* [REQUIRED ACTIONS]
- A) In the article on Kristina Wilson's award, at what venue did the Association of Art Museum Curators hold the conference and reception where the award was presented?
- B) List every kind of project that the article on Kristina Wilson's award says the 2017 honorees worked on.
- C) Carry on the article on Kristina Wilson's award, starting right after its final sentence.

Professor Kristina Wilson

Kristina Wilson, associate professor of art history and chair of the Department of Visual and Performing Arts at Clark University, received a prestigious Award for Excellence in recognition of her groundbreaking new scholarship as co-curator of “Cyanotypes: Photography’s Blue Period,” a unique and popular exhibition mounted at the Worcester Art Museum (WAM) in 2016.

Read more: Clark reframes an artistic partnership.

Wilson (pictured above, center) and co-curator Nancy Kathryn Burns (pictured above, left), assistant curator of prints, drawings and photographs at the museum, received an Award for Excellence from the Association of Art Museum Curators (AAMC) and AAMC Foundation during the organizations’ annual conference and evening reception at the International Center of Photography on May 7.

The AAMC received nearly 120 nominations for the 2017 awards and selected 26 curators for their work on some 17 projects, including exhibitions, catalogues, essays and digital publications, all mounted or published during 2016.

* [RECORDS]

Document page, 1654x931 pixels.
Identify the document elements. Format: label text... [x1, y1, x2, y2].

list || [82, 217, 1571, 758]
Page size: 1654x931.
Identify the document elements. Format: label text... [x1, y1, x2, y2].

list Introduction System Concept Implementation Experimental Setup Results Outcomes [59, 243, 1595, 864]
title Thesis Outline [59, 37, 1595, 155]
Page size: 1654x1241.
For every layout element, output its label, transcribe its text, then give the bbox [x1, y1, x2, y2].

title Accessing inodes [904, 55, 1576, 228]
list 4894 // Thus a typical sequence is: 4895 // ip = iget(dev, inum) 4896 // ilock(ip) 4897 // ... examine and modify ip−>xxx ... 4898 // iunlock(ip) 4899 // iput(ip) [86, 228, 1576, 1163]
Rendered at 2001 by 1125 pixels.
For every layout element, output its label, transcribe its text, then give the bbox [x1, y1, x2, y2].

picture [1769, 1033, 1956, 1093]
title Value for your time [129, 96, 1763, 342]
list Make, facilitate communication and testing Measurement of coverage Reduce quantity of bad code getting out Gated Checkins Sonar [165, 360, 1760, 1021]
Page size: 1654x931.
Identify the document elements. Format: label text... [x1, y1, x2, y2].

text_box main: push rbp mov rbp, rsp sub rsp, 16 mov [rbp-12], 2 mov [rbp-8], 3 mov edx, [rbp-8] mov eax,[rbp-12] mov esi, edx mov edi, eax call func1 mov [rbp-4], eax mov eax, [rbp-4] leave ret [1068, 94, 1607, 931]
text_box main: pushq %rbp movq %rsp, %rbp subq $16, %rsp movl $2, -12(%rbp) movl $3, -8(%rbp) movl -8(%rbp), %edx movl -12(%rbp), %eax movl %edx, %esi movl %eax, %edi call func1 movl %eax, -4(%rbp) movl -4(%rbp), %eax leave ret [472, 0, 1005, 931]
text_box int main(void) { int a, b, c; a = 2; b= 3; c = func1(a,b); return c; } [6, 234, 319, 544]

* [RESPONSE LIST]
- A) The International Center of Photography.

- B) Exhibitions, catalogues, essays and digital publications.

- C)
“Cyanotypes: Photography’s Blue Period” was on display at the Worcester Art Museum from January 16 to April 24, 2016. The first-of-its-kind exhibition received national attention, including a feature in the New York Times as well as a segment on WGBH TV’s Open Studio with Jared Bowen.

Eleven art history students from Clark University were deeply involved with the exhibition, working closely with Wilson in the classroom and beyond on research, preparation and installation. Several were on hand at a gala opening reception at WAM, where Clark has enjoyed a long legacy of collaboration.

Casey Shea
Casey Shea ’16 describes works exhibited at the opening reception of “Cyanotypes” at the Worcester Art Museum (Feb. 18, 2016).

“The students worked incredibly hard,” Wilson said. “The creative and intellectual vision that each student brought to the project really shaped the depth and breadth of the exhibition.”

Invented by Sir John Herschel in 1842, cyanotypes are photographs with a distinctive Prussian blue tonality produced by treating paper with an iron-salt solution, developed using sunlight. Cyanotypes became a favored technique among amateur photographers through the turn of the 20th century. The 2016 WAM exhibition followed the progression of the earliest “blueprint photographs” to contemporary artists.

The AAMC Awards are the only recognition of their kind by which curators directly honor the work of their colleagues, and are highly esteemed by art curators everywhere. Awards were distributed across fields of disciplines and institutional locations, highlighting the importance of curatorial engagement within our communities across the globe.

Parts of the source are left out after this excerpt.